Reacher asked, ‘So what’s your cousin doing now?’

‘Tony? He’s back in Lincoln. He got out before the second go-round, thank God. He’s working for the railroad. Two kids, one in junior high and one in college.’

‘That’s terrific. You see him much?’

‘Now and then.’

‘Be sure to remember me to him, OK? Jack Reacher, 110th MP. One desert rat to another.’

‘So what are you doing now? He’s bound to ask.’

‘Me? Oh, the same old, same old.’

‘What, you’re still in?’

‘No, I mean I was an investigator, and I’m still an investigator. But private now. My own man, not Uncle Sam’s.’

‘Here in Nebraska?’

‘Just temporarily,’ Reacher said. Then he paused. ‘You know what? Maybe you could help me out. If you don’t mind me asking.’

‘What do you need?’

‘You guys going on duty or going off?’

‘We’re coming on. We got the night shift ahead of us.’

‘Mind if I sit down?’

The cop called Hoag scooted over, all swishing vinyl and creaking leather. Reacher perched on the part of the bench he had vacated. It was warm. He said, ‘I knew this other guy, name of McNally. Another Second Armored guy, as a matter of fact. Turns out he has a friend of a friend who has an aunt in this county. She’s a farmer. Her daughter disappeared twenty-five years ago. Eight years old, never seen again. The woman never really got over it. Your department handled it, with the FBI as the icing on the cake. McNally’s friend of a friend thinks the FBI screwed up. So McNally hired me to review the paperwork.’

‘Twenty-five years ago?’ Hoag said. ‘Before my time.’

‘Right,’ Reacher said. ‘I guess we were both in basic back then.’

‘And the kid was never seen again? That means it’s an open case. Cold, but open. Which means the paperwork should still exist. And someone should remember it.’

‘That’s exactly what McNally was hoping.’

‘And he’s looking to screw the FBI? Not us?’

‘The story is you guys did a fine job.’

‘And what did the FBI do wrong?’

‘They didn’t find the kid.’

‘What good will all this do?’

‘I don’t know,’ Reacher said. ‘You tell me. You know how it is with people. It might put some minds at rest, I guess.’

‘OK,’ Hoag said. ‘I’ll put the word out at the station house. Someone will get you in, first thing tomorrow morning.’

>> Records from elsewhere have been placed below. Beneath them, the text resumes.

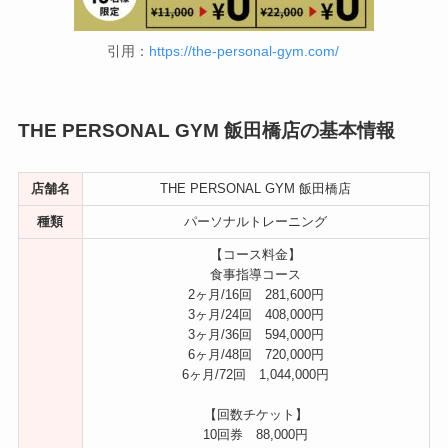
引用：
https://the-personal-gym.com/
THE PERSONAL GYM 飯田橋店の基本情報
店舗名
THE PERSONAL GYM 飯田橋店
種類
パーソナルトレーニング
【コース料金】
食事指導コース
2ヶ月/16回 281,600円
3ヶ月/24回 408,000円
3ヶ月/36回 594,000円
6ヶ月/48回 720,000円
6ヶ月/72回 1,044,000円
【回数チケット】
10回券 88,000円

‘Any chance of doing something tonight? If I could get this done by midnight, it would cut McNally’s bill by one day. He doesn’t have much money.’

‘You turning down a bigger pay cheque?’

‘One veteran to another. You know how it is. Plus I’ve got business elsewhere. I need to get to Virginia as soon as I can.’

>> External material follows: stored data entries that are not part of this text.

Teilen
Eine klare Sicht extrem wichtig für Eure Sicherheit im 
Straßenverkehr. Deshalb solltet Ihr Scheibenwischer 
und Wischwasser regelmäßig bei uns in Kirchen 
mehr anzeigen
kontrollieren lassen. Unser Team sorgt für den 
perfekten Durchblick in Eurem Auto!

Hoag checked his watch. Twenty minutes past four. He said, ‘All that old stuff is in the basement under the county clerk’s office. You can’t be in there after five o’clock.’

‘Any way of getting it out?’

‘Oh, man, that’s asking a lot.’

‘I don’t need court exhibits. I don’t want the physical evidence, assuming there is any. I just want the paperwork.’

‘I could get my ass kicked real bad.’

‘I just want to read it. Where’s the harm in that? In and out in one night, who’s even going to know?’